I have implemented cuda events and opencl events to measure CPU-GPU, GPU-CPU copy and kernel execution times. The thing that bugs me the most is that my opencl implementation shows better results than cuda implementation.

For example (using events from CUDa and OpenCL documentation)

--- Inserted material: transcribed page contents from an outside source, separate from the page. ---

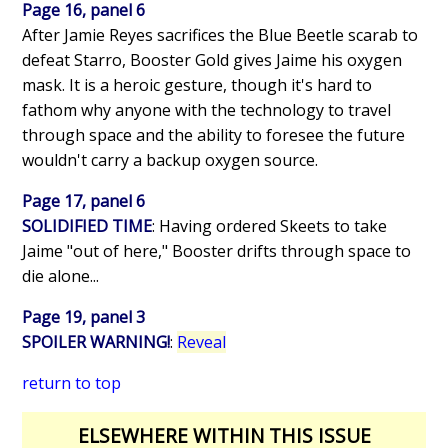
Page 16, panel 6
After Jamie Reyes sacrifices the Blue Beetle scarab to
defeat Starro, Booster Gold gives Jaime his oxygen
mask. It is a heroic gesture, though it's hard to
fathom why anyone with the technology to travel
through space and the ability to foresee the future
wouldn't carry a backup oxygen source.
Page 17, panel 6
SOLIDIFIED TIME
: Having ordered Skeets to take
Jaime "out of here," Booster drifts through space to
die alone...
Page 19, panel 3
SPOILER WARNING!
:
Reveal
return to top
ELSEWHERE WITHIN THIS ISSUE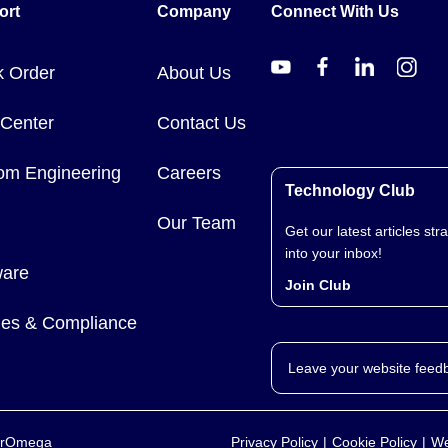
ort
Company
Connect With Us
k Order
About Us
 Center
Contact Us
om Engineering
Careers
Technology Club
Our Team
Get our latest articles stra
into your inbox!
ware
Join Club
cies & Compliance
Leave your website feed
yerOmega
Privacy Policy
Cookie Policy
We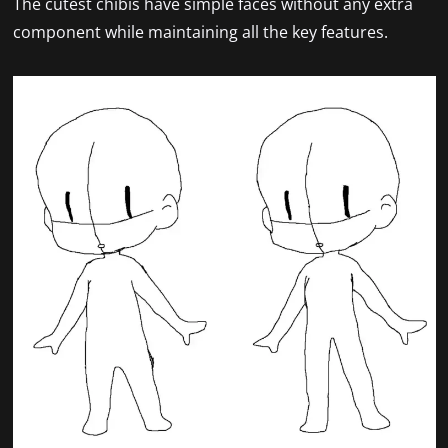
The cutest chibis have simple faces without any extra
component while maintaining all the key features.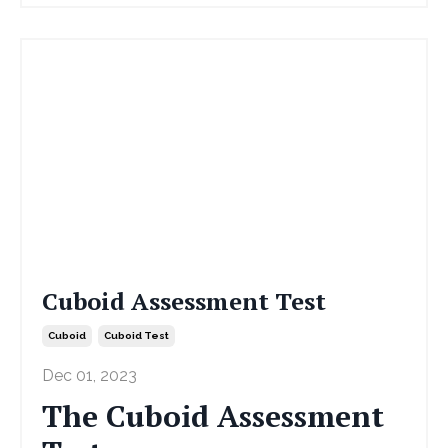
Cuboid Assessment Test
Cuboid
Cuboid Test
Dec 01, 2023
The Cuboid Assessment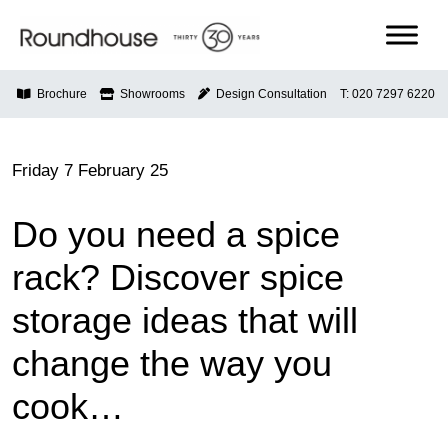
Skip
to
content
Roundhouse
Brochure
Showrooms
Design Consultation
T: 020 7297 6220
Friday 7 February 25
Do you need a spice
rack? Discover spice
storage ideas that will
change the way you
cook…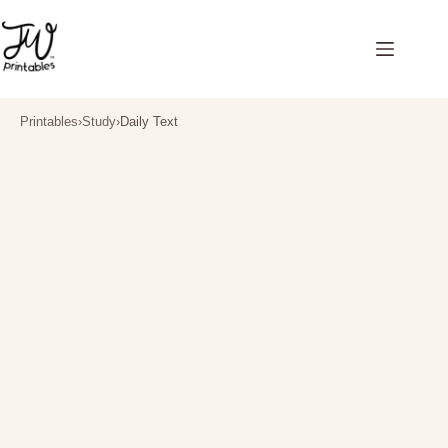
Skip
to
content
Printables
›
Study
›
Daily Text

cl_ulong start, end; clGetEventProfilingInfo(event, CL_PROFILING_COMMAND_END, sizeof(cl_ulong), &end, NULL);
clGetEventProfilingInfo(event, CL_PROFILING_COMMAND_START, sizeof(cl_ulong), &start, NULL);
float executionTimeInMilliseconds = (end - start) * 1.0e-6f;

cudaEvent_t start, stop;
float time;
cudaEventRecord( start, 0 );
kernel<<<grid,threads>>> ( d_odata, d_idata, size_x, size_y, NUM_REPS);
cudaEventRecord( stop, 0 );
cudaEventSynchronize( stop );
cudaEventElapsedTime( &time, start, stop );
cudaEventDestroy( start );
cudaEventDestroy( stop );

for number of elements 2048
CUDA CPU-GPU 0,0165979 ms, GPU-CPU 0,091427 ms, Kernel - 0,007098 and
OpenCL CPU-GPU 0,007276 ms, GPU-CPU 0,006684 ms, Kernel - 0,011754.

I tried with bigger number of elements like 114440, 2097152 etc. and opencl still shows better performance.
Literature and articles all say that CUDA offers better performance, so I’m thinking that I’m doing something wrong, what should i check?
Already checked syncronization, calculated average values… changed kernel execution settings…

Are you using pinned memory in your CUDA implementation? That generally offers more (in some cases twice) the performance in copy operations.